The ensign turned away, looking for his admiral, and saw Captain Lathyk standing on top of the starboard hammock nettings, one arm through the mizzen shrouds for balance while he leaned out, trying to fix the Desnairians’ position in his mind despite the solid wall of smoke their guns were belching out. As Aplyn-Ahrmahk watched, another Desnairian round shot came whimpering and whining out of the thunder. It slammed through the hammock nettings less than three feet from the captain and a flying splinter cut a deep gash in his right cheek, but Lathyk didn’t even seem to notice. He only leaned farther out, as if he thought he could somehow bend down and look under the smoke, between it and the water, to see his enemy clearly.
Sir Dunkyn stood beside the binnacle, hands still clasped behind him, his head moving steadily back and forth as his gaze swept between Captain Lathyk and the masthead weathervane. Sylvyst Raigly stood two paces behind him, head cocked, watching the chaos as if he were considering how best to arrange seating for a formal dinner. Stywyrt Mahlyk stood on the admiral’s other side, arms folded, head settled well down on his neck while he chewed a wad of chewleaf with the air of someone who had seen this sort of nonsense altogether too often.

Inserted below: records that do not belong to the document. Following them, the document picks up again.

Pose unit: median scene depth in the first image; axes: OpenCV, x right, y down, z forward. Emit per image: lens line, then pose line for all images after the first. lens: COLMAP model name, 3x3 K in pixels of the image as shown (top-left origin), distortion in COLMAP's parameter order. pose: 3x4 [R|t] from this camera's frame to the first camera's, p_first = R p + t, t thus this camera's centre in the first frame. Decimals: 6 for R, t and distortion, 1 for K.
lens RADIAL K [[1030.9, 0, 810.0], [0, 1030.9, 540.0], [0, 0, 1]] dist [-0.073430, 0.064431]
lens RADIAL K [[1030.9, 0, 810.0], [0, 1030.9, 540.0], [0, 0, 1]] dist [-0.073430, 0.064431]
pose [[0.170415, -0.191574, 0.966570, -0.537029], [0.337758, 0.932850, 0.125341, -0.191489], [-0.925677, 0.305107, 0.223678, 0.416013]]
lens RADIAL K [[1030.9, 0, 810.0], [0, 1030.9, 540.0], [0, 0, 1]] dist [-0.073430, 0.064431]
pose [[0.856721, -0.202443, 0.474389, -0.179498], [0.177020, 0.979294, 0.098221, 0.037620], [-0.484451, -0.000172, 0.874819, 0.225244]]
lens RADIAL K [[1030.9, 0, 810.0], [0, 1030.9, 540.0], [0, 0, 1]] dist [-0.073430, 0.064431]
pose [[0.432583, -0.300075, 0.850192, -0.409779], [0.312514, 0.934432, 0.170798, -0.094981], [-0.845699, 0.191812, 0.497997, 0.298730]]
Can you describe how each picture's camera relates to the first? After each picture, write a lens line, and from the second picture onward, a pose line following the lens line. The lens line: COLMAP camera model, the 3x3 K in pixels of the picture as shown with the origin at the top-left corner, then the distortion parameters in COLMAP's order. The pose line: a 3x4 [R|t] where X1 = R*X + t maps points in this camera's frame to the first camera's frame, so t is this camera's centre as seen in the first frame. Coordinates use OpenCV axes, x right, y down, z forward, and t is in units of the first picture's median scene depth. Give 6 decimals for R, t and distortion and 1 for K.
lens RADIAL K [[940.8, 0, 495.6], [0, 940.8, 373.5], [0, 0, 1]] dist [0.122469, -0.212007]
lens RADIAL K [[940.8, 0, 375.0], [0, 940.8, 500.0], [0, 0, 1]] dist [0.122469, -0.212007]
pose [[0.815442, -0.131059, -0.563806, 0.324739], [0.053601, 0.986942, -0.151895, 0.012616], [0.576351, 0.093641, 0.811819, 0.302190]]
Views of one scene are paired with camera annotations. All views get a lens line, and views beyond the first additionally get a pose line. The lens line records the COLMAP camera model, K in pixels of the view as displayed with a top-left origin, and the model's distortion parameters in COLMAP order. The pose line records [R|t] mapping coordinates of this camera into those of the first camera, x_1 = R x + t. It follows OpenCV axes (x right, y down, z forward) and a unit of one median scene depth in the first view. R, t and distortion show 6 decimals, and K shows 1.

Yairley seemed unaware of his henchmen’s presence. His expression was calm, almost contemplative as he glanced briefly down at the binnacle compass card, and Aplyn-Ahrmahk drew a deep breath. It wasn’t as if he’d never seen battle before, he reminded himself, remembering the thunder of guns, the screams, the clash of steel on steel from the Battle of Darcos Sound. But there was a difference this time, he realized. For the first time, he wasn’t truly part of Destiny ’s company. He was Admiral Yairley’s flag lieutenant, with no assigned battle station, no responsibility to the ship that he could grasp in mental hands and cling to when the world went mad around him. He couldn’t believe what an enormous difference that made, and yet as the recognition struck him, he also realized it had to be even worse for the admiral. Like Aplyn-Ahrmahk, Yairley was only a passenger this time. The man who’d commanded Destiny, who’d been ultimately responsible for every order given aboard her, found himself with absolutely no decisions to make once the order to engage had been given.